Leading off the second set, which I squeezed into, was Kenny Werner who presented an elaborate abstract which fed into Bernstein’s “Somewhere” from West Side Story. Dena DeRose sang a couple from the piano hypnotizing us as she went. Cedar Walton reinvented Strays’ “Lush Life.” Daryl Sherman, a favorite friend of Marian’s, interestingly intertwined “I’m Shadowing You” with “Shadowland.” One of Arturo O’Farrill’s two offerings was a reharmonization of Lucuona’s “Siboney.” The much churchified Cyrus Chestnut opted to play the second piano, the one not usually in the room, a larger-sounding, warmer-toned Steinway. I wish more had played that one as it seemed to these ears woodier.

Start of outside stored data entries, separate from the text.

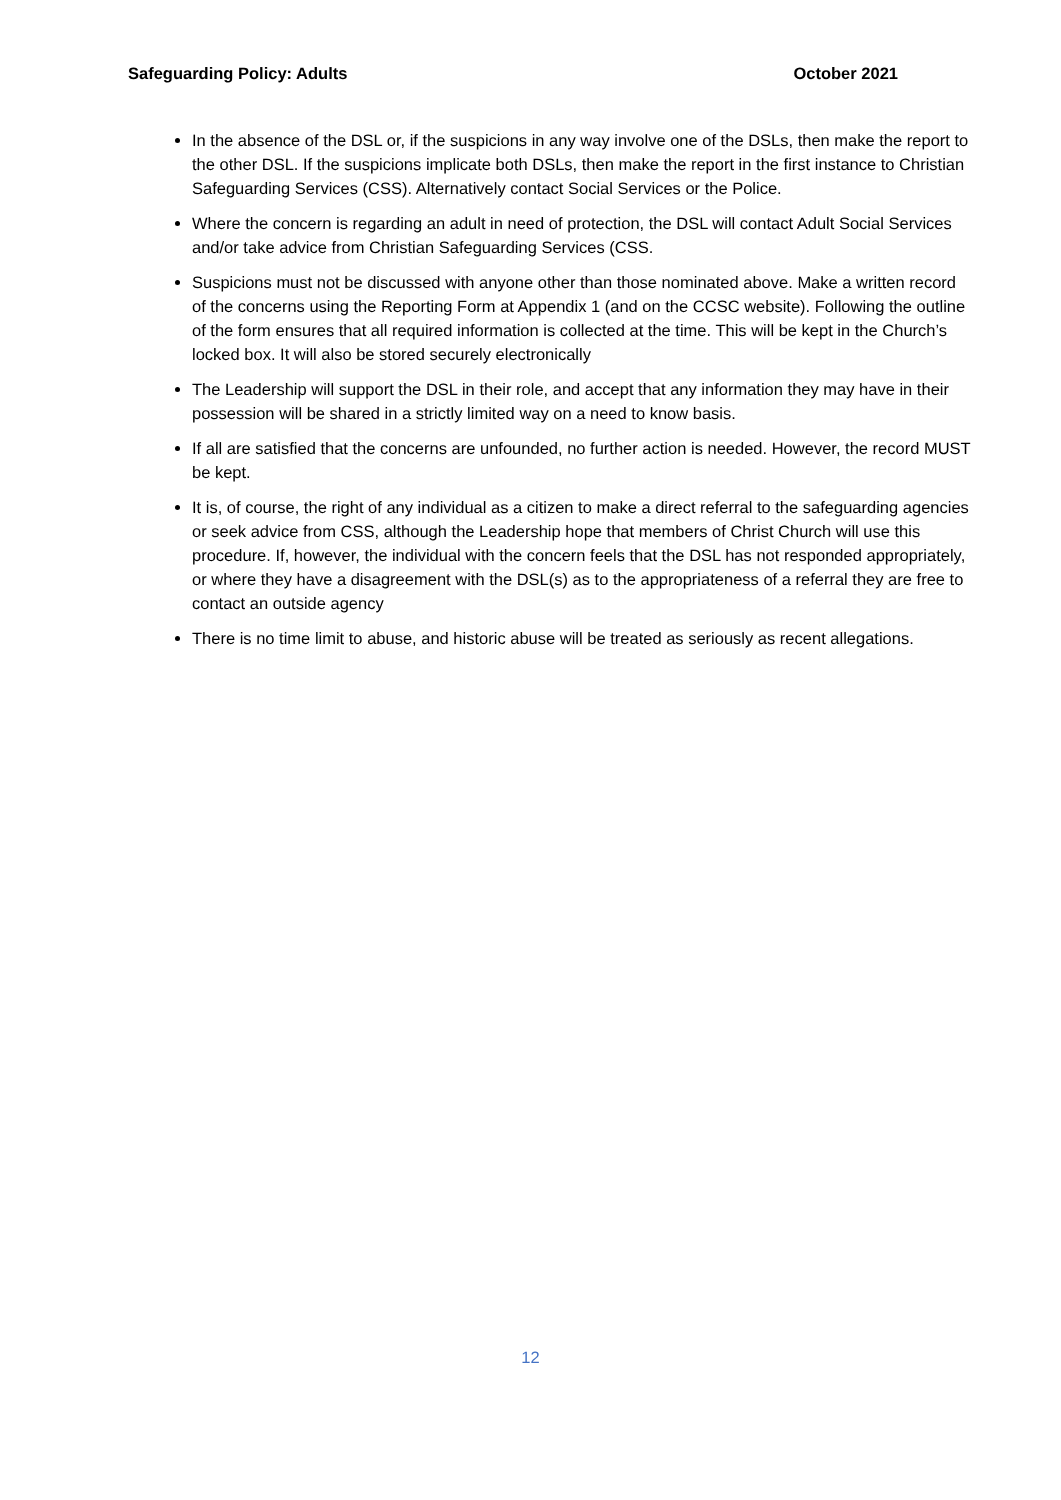Safeguarding Policy: Adults October 2021
In the absence of the DSL or, if the suspicions in any way involve one of the DSLs, then make the report to the other DSL. If the suspicions implicate both DSLs, then make the report in the first instance to Christian Safeguarding Services (CSS). Alternatively contact Social Services or the Police.
Where the concern is regarding an adult in need of protection, the DSL will contact Adult Social Services and/or take advice from Christian Safeguarding Services (CSS.
Suspicions must not be discussed with anyone other than those nominated above. Make a written record of the concerns using the Reporting Form at Appendix 1 (and on the CCSC website). Following the outline of the form ensures that all required information is collected at the time. This will be kept in the Church’s locked box. It will also be stored securely electronically
The Leadership will support the DSL in their role, and accept that any information they may have in their possession will be shared in a strictly limited way on a need to know basis.
If all are satisfied that the concerns are unfounded, no further action is needed. However, the record MUST be kept.
It is, of course, the right of any individual as a citizen to make a direct referral to the safeguarding agencies or seek advice from CSS, although the Leadership hope that members of Christ Church will use this procedure. If, however, the individual with the concern feels that the DSL has not responded appropriately, or where they have a disagreement with the DSL(s) as to the appropriateness of a referral they are free to contact an outside agency
There is no time limit to abuse, and historic abuse will be treated as seriously as recent allegations.
12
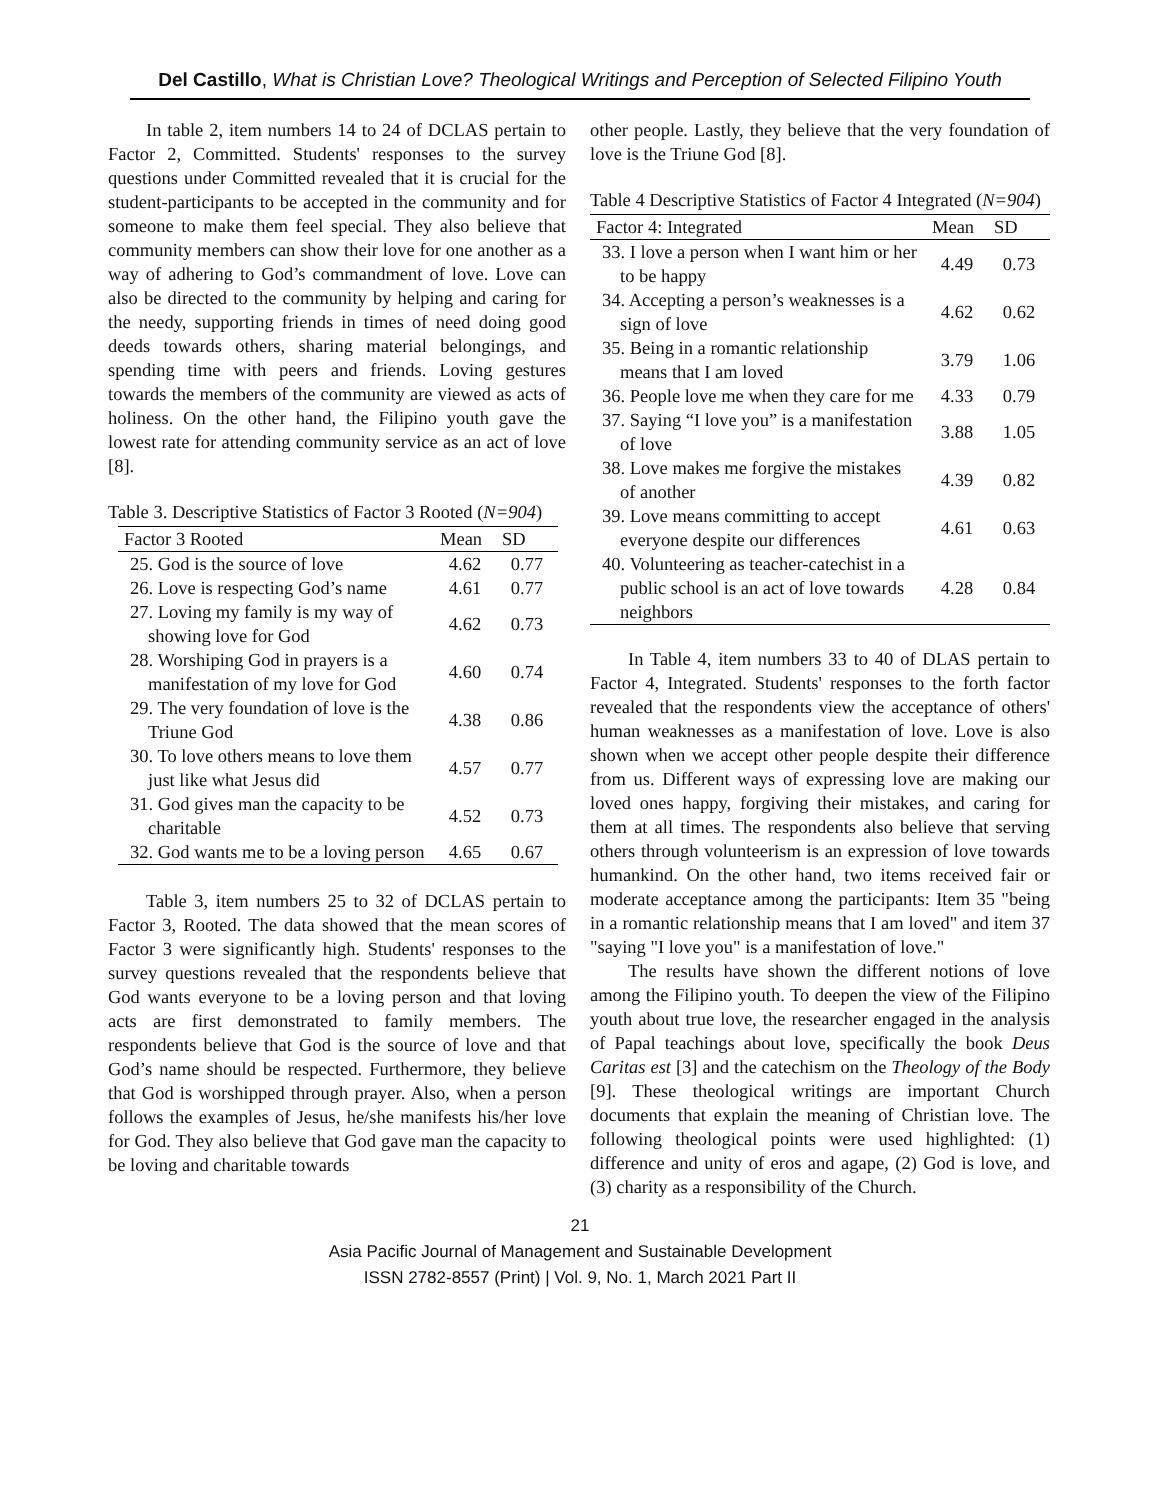Del Castillo, What is Christian Love? Theological Writings and Perception of Selected Filipino Youth
In table 2, item numbers 14 to 24 of DCLAS pertain to Factor 2, Committed. Students' responses to the survey questions under Committed revealed that it is crucial for the student-participants to be accepted in the community and for someone to make them feel special. They also believe that community members can show their love for one another as a way of adhering to God’s commandment of love. Love can also be directed to the community by helping and caring for the needy, supporting friends in times of need doing good deeds towards others, sharing material belongings, and spending time with peers and friends. Loving gestures towards the members of the community are viewed as acts of holiness. On the other hand, the Filipino youth gave the lowest rate for attending community service as an act of love [8].
Table 3. Descriptive Statistics of Factor 3 Rooted (N=904)
| Factor 3 Rooted | Mean | SD |
| --- | --- | --- |
| 25. God is the source of love | 4.62 | 0.77 |
| 26. Love is respecting God’s name | 4.61 | 0.77 |
| 27. Loving my family is my way of showing love for God | 4.62 | 0.73 |
| 28. Worshiping God in prayers is a manifestation of my love for God | 4.60 | 0.74 |
| 29. The very foundation of love is the Triune God | 4.38 | 0.86 |
| 30. To love others means to love them just like what Jesus did | 4.57 | 0.77 |
| 31. God gives man the capacity to be charitable | 4.52 | 0.73 |
| 32. God wants me to be a loving person | 4.65 | 0.67 |
Table 3, item numbers 25 to 32 of DCLAS pertain to Factor 3, Rooted. The data showed that the mean scores of Factor 3 were significantly high. Students' responses to the survey questions revealed that the respondents believe that God wants everyone to be a loving person and that loving acts are first demonstrated to family members. The respondents believe that God is the source of love and that God’s name should be respected. Furthermore, they believe that God is worshipped through prayer. Also, when a person follows the examples of Jesus, he/she manifests his/her love for God. They also believe that God gave man the capacity to be loving and charitable towards
other people. Lastly, they believe that the very foundation of love is the Triune God [8].
Table 4 Descriptive Statistics of Factor 4 Integrated (N=904)
| Factor 4: Integrated | Mean | SD |
| --- | --- | --- |
| 33. I love a person when I want him or her to be happy | 4.49 | 0.73 |
| 34. Accepting a person’s weaknesses is a sign of love | 4.62 | 0.62 |
| 35. Being in a romantic relationship means that I am loved | 3.79 | 1.06 |
| 36. People love me when they care for me | 4.33 | 0.79 |
| 37. Saying “I love you” is a manifestation of love | 3.88 | 1.05 |
| 38. Love makes me forgive the mistakes of another | 4.39 | 0.82 |
| 39. Love means committing to accept everyone despite our differences | 4.61 | 0.63 |
| 40. Volunteering as teacher-catechist in a public school is an act of love towards neighbors | 4.28 | 0.84 |
In Table 4, item numbers 33 to 40 of DLAS pertain to Factor 4, Integrated. Students' responses to the forth factor revealed that the respondents view the acceptance of others' human weaknesses as a manifestation of love. Love is also shown when we accept other people despite their difference from us. Different ways of expressing love are making our loved ones happy, forgiving their mistakes, and caring for them at all times. The respondents also believe that serving others through volunteerism is an expression of love towards humankind. On the other hand, two items received fair or moderate acceptance among the participants: Item 35 "being in a romantic relationship means that I am loved" and item 37 "saying "I love you" is a manifestation of love."
The results have shown the different notions of love among the Filipino youth. To deepen the view of the Filipino youth about true love, the researcher engaged in the analysis of Papal teachings about love, specifically the book Deus Caritas est [3] and the catechism on the Theology of the Body [9]. These theological writings are important Church documents that explain the meaning of Christian love. The following theological points were used highlighted: (1) difference and unity of eros and agape, (2) God is love, and (3) charity as a responsibility of the Church.
21
Asia Pacific Journal of Management and Sustainable Development
ISSN 2782-8557 (Print) | Vol. 9, No. 1, March 2021 Part II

Alto saxophonist Grace Kelly played Tizol’s “Caravan” accompanied by Marian, whom you could not drag off her stage. She played two more duets with Bunch and one with Allyson (both first set holdovers).
Geri Allen’s improvisation was nothing short of dynamic in its intensity and shading. Eigsti came back for a solo turn showing his bent for stride on a truly astounding version of “Stompin’ at the Savoy.” Weston closed with a personal request from Marian, his “Little Niles,” more poignant now that his son Azzedine, for whom it was written, is gone.
The show was recorded in its entirety as usual by South Carolina Public Television for radio broadcast after editing on the 31st year of National Public Radio’s “Marian McPartland’s Piano Jazz.” By the way, the Newark outlet, WBGO, is also celebrating 30 years. Kudos.